In Alvarez, the trial court allowed the in-court identification of the defendant, although the defendant’s photograph was the only one common to two photographic lineups. 145 Ariz. at 371, 701 P.2d at 1179. The first lineup depicted full frontal views, and the victim chose two individuals who resembled the defendant; one of those was in fact the defendant. Id. at 371-72, 701 P.2d at 1179-80. The second lineup contained profile shots, and the victim positively identified the defendant. Id. at 372, 701 P.2d at 1180.

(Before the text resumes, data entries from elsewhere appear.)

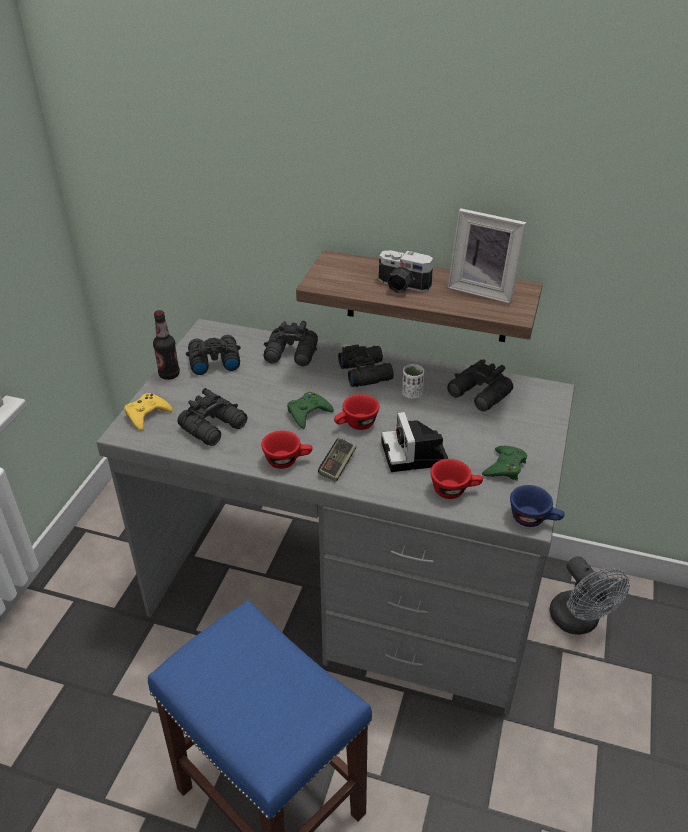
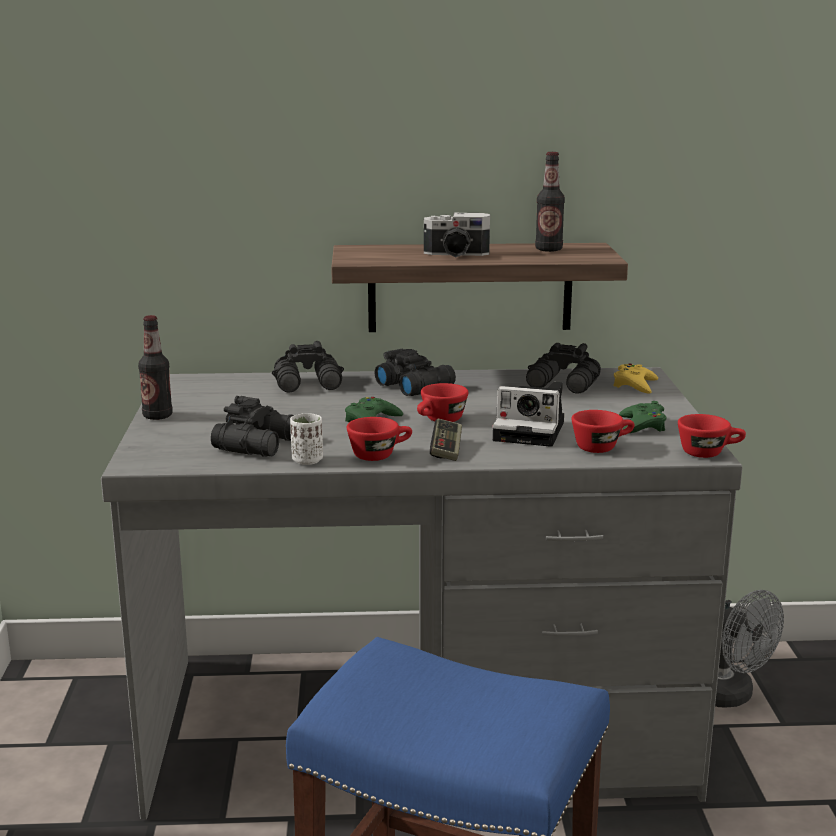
camera: 20 degrees left, 20 degrees down
(147, 414) = (155, 447): yellow game controller -> yellow game controller (635, 385)
(213, 361) = (209, 400): black binoculars -> none
(412, 394) = (485, 393): white cup -> white cup (307, 460)
(415, 455) = (532, 431): camera -> camera turned 45 degrees counterclockwise
(483, 289) = (548, 249): picture frame -> bottle
(534, 519) = (709, 453): blue cup -> red cup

Our supreme court recognized its prior disapproval in Via, 146 Ariz. at 119-20, 704 P.2d at 249-50, of multiple lineups having in common only the prime suspect’s picture; however, the court noted that despite a suggestive identification procedure, an identification might still be reliable under the totality of the circumstances. Id. Considering that the victim had “rivet[ed] her attention upon her attacker,” and that the victim positively identified the defendant in the second lineup, the court found no error. Id.

We have reviewed the three lineups in this ease and do not find them unduly suggestive.